The people in my life seem to be there because they want to be, and since none of them are causing any harm, they are all welcome!

It has taken me years to fully understand and appreciate a non-toxic life. And, this has included years of learning how to implement boundaries, and know the difference between what is healthy and unhealthy for me.

Interestingly enough, politics has helped in clarifying what I personally believe and what others do as well. This matters a lot when it comes to protecting my mental health.

So, while I don’t discard the people who aren’t causing any harm, I do adamantly disagree with my friends who follow Conservative politics.

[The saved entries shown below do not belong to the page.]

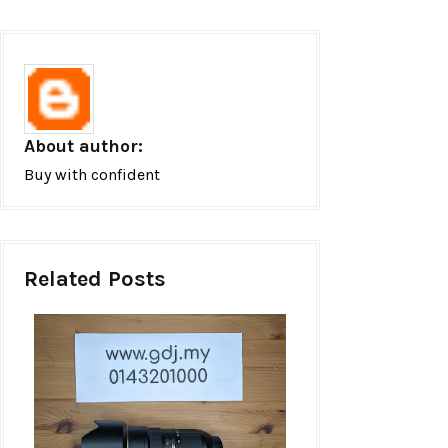
About author:
Buy with confident
Related Posts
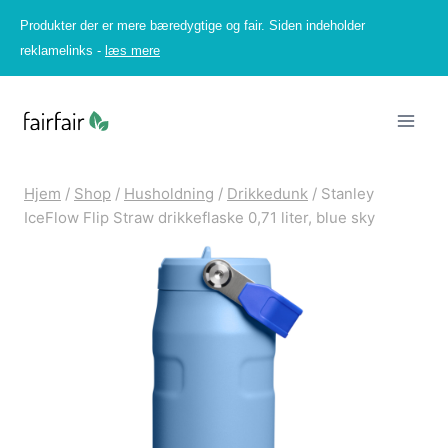
Fortsæt
Produkter der er mere bæredygtige og fair. Siden indeholder
til
reklamelinks -
læs mere
indhold
Hjem
/
Shop
/
Husholdning
/
Drikkedunk
/
Stanley
IceFlow Flip Straw drikkeflaske 0,71 liter, blue sky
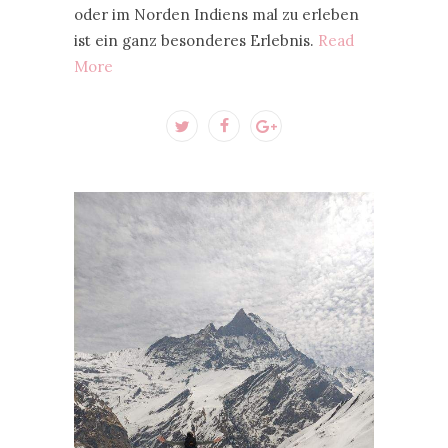
oder im Norden Indiens mal zu erleben
ist ein ganz besonderes Erlebnis.
Read
More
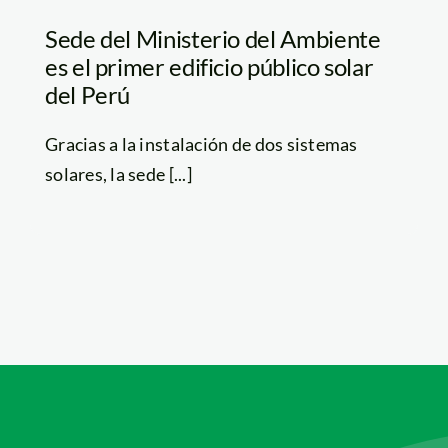
Sede del Ministerio del Ambiente
es el primer edificio público solar
del Perú
Gracias a la instalación de dos sistemas
solares, la sede [...]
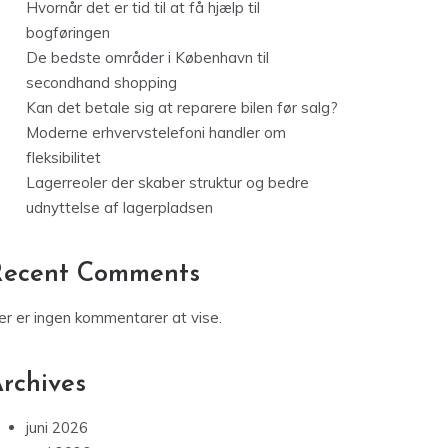
Hvornår det er tid til at få hjælp til
bogføringen
De bedste områder i København til
secondhand shopping
Kan det betale sig at reparere bilen før salg?
Moderne erhvervstelefoni handler om
fleksibilitet
Lagerreoler der skaber struktur og bedre
udnyttelse af lagerpladsen
Recent Comments
er er ingen kommentarer at vise.
rchives
juni 2026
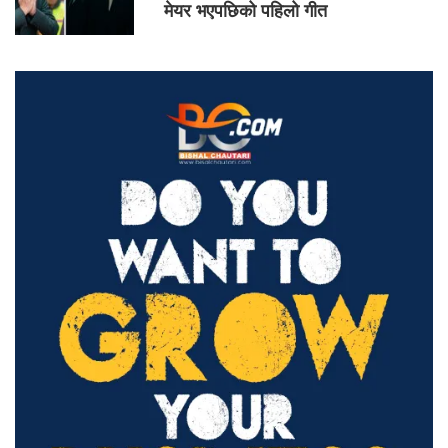
मेयर भएपछिको पहिलो गीत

But, just because we disagree, doesn’t mean we shouldn’t get along.

Some of my best friends and closest family members and I share different politics, and that’s okay!

As I spend every day, doing some kind of reading up on the state of our world, I do consider myself fairly well-informed.

But, that just means I’m not taking anyone’s crap!

Anyway, am I happier this way?

For being informed, yes. For what it is doing to me, probably not.

Are you informed and truly so? Do you consider yourself happy amid the world’s troubles?

Thanks for reading and I hope whatever holidays you celebrate or don’t celebrate, go well for you!

Sadly, Things Have Never Been Quite Right

I had a heck of a time growing up.

I never got along with other kids, and the few “friends” I had were just neighborhood kids, that were probably told to be nice to me.

I remember many, many times throughout K-12 being bullied and having to fight.

I was just very different from a lot of other kids.

Looking back, I can see that my parents were just as confused about various things in their own lives.

And, that led me to respect them and their journeys that much more!

It took me most of my 47 years to get to this point, but now I can say… I’m sorry mom/dad and I love you!

I only have one parent to say that too, but I also know that the other parent (who died some years back) would have understood (and did)!

My main desire for myself will probably never come to be, and that’s to remember life at a time when I wasn’t on meds.

While I am a big proponent of meds, I also know that they don’t fix everything. And in fact, they cause troubles with our day to day experiences. Especially anti-psychotic medications.

So, whatever you’ve been through, whatever your plight, please realize there have been thousands (if not millions of people) who have experienced what you’ve gone through, and ended up okay!

I am one of them! Even if I’d like for things to be different.